TajweedWER: A Recitation-Aware Evaluation Metric for Automatic Speech Recognition in Quranic Arabic
Abstract
Automatic Speech Recognition (ASR) systems are increasingly deployed for Quranic recitation learning and verification, yet standard evaluation metrics such as Word Error Rate (WER) fail to capture the specific phonological requirements of Tajweed, the set of rules governing correct Quranic recitation. We introduce TajweedWER, a recitation-aware evaluation metric that decomposes ASR errors into a Base WER component measuring general transcription accuracy and a Tajweed Penalty Score (TPS) quantifying the additional error attributable to Tajweed diacritical complexity.
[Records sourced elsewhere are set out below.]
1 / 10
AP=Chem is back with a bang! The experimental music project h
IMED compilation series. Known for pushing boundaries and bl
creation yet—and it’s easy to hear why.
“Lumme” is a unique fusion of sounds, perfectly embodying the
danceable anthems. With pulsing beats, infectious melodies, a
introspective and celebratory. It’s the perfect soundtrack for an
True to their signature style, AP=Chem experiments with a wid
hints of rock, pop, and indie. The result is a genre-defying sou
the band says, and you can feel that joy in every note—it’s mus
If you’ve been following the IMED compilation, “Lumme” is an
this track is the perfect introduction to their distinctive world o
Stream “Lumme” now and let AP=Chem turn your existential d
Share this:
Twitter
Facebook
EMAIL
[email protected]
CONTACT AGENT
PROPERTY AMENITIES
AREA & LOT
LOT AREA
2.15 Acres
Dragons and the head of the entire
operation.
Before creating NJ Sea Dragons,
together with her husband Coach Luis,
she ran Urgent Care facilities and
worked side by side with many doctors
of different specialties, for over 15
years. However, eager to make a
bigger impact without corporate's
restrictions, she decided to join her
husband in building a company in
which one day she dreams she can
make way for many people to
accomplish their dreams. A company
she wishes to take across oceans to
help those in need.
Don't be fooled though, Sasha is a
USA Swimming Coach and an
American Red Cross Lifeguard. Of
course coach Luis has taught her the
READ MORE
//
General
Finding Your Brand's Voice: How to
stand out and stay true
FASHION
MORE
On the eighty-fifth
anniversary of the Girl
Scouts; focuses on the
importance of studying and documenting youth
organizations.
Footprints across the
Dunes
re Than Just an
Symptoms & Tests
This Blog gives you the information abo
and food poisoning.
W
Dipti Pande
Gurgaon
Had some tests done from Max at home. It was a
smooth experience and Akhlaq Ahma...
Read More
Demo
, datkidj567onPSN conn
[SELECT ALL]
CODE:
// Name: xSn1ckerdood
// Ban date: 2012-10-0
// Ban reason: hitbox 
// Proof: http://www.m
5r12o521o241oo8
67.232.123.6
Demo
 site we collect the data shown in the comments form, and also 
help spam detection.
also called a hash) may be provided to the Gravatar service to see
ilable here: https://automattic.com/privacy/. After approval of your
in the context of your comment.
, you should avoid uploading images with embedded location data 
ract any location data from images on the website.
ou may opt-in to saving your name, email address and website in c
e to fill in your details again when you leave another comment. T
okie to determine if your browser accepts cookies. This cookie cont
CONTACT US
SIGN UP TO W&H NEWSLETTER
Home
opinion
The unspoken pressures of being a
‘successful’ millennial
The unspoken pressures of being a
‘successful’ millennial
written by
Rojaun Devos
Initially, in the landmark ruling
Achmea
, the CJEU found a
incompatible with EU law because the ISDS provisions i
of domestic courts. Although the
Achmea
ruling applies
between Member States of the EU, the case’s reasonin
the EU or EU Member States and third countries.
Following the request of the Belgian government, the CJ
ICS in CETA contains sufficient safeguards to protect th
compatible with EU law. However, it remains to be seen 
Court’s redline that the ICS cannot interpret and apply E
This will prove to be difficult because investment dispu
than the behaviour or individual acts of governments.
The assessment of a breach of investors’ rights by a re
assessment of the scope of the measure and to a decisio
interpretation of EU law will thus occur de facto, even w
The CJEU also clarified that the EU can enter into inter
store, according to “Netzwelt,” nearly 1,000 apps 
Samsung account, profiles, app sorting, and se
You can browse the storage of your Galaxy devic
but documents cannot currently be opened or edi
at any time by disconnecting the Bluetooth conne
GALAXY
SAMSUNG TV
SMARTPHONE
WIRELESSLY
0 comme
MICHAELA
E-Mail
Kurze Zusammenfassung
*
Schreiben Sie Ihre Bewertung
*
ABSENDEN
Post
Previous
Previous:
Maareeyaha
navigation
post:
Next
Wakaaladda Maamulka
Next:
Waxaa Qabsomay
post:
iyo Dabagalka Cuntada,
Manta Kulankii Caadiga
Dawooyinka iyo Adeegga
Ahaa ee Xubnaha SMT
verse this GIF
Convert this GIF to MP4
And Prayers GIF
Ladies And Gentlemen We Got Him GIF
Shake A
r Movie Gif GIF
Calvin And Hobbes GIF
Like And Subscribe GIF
Evaluating Whisper-small on the Mozilla Common Voice Yoruba and Quran Reciters datasets across 8 professional reciters on Surah Al-Fatiha, we document mean Surface WER of 100.8%, mean Base WER of 87.3%, and mean TPS of 13.6 percentage points. These results reveal that standard WER systematically underestimates ASR failure on Quranic text by obscuring the specific contribution of Tajweed diacritical complexity. TajweedWER provides the Muslim AI community with a principled evaluation framework for Quranic ASR development, and all code is released open source.